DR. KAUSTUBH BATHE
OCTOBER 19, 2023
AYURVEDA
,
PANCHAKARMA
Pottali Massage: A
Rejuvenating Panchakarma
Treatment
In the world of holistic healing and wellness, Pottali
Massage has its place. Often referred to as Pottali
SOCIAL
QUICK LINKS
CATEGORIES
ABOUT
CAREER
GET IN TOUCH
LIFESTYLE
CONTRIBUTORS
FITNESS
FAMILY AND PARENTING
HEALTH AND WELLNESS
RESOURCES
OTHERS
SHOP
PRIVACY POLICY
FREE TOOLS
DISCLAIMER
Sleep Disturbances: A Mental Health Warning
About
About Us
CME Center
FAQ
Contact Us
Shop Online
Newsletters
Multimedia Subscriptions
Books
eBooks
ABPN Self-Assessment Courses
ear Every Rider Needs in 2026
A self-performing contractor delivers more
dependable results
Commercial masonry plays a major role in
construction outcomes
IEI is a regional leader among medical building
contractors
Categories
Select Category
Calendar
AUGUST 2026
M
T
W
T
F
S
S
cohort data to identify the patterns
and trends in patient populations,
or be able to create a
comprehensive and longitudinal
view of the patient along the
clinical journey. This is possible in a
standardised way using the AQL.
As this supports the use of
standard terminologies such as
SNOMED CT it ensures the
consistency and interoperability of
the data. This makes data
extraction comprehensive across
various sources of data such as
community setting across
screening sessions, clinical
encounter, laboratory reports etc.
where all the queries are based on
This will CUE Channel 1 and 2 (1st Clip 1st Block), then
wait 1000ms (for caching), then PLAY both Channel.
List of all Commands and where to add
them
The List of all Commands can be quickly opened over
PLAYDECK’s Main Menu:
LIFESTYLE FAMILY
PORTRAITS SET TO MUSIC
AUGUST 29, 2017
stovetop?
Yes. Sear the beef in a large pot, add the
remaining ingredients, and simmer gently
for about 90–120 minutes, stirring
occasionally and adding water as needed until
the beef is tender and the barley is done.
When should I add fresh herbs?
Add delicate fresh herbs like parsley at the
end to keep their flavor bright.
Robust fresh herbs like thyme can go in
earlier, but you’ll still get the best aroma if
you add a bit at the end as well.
--
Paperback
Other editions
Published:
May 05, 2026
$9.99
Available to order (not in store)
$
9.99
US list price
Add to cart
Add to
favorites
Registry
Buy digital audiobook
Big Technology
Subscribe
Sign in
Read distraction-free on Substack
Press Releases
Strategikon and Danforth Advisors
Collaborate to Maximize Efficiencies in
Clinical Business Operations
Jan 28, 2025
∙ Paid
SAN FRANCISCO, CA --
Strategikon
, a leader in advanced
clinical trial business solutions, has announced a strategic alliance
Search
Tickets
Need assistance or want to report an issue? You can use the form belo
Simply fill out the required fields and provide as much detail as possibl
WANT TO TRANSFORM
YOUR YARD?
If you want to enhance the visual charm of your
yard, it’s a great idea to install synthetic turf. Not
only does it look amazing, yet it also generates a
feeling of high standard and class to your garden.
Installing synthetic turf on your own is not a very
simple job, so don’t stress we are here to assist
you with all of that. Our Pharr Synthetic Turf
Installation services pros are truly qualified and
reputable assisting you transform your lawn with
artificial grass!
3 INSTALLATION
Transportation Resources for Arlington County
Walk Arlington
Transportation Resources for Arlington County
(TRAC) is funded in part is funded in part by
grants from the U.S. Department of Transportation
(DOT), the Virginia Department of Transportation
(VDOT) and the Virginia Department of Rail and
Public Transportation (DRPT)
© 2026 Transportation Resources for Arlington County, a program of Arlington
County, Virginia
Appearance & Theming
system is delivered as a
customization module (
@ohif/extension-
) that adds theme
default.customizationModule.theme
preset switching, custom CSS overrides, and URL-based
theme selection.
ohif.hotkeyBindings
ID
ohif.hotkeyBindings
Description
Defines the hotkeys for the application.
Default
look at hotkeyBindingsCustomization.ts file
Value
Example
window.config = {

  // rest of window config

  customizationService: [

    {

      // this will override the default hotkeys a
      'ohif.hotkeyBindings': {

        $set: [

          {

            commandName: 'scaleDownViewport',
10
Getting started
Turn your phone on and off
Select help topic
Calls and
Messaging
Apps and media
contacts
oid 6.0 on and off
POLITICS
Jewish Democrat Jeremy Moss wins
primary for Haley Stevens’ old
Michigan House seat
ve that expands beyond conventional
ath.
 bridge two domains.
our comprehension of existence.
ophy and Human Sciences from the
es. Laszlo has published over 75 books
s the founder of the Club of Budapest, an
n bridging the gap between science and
--
Work request :: Give back exactly the lines above starting at the line where "remaining ingredients, and simmer gently" appears and ending at the line where "you add a bit at the end as well." appears, both included, with no other lines.

Finished task ::
remaining ingredients, and simmer gently
for about 90–120 minutes, stirring
occasionally and adding water as needed until
the beef is tender and the barley is done.
When should I add fresh herbs?
Add delicate fresh herbs like parsley at the
end to keep their flavor bright.
Robust fresh herbs like thyme can go in
earlier, but you’ll still get the best aroma if
you add a bit at the end as well.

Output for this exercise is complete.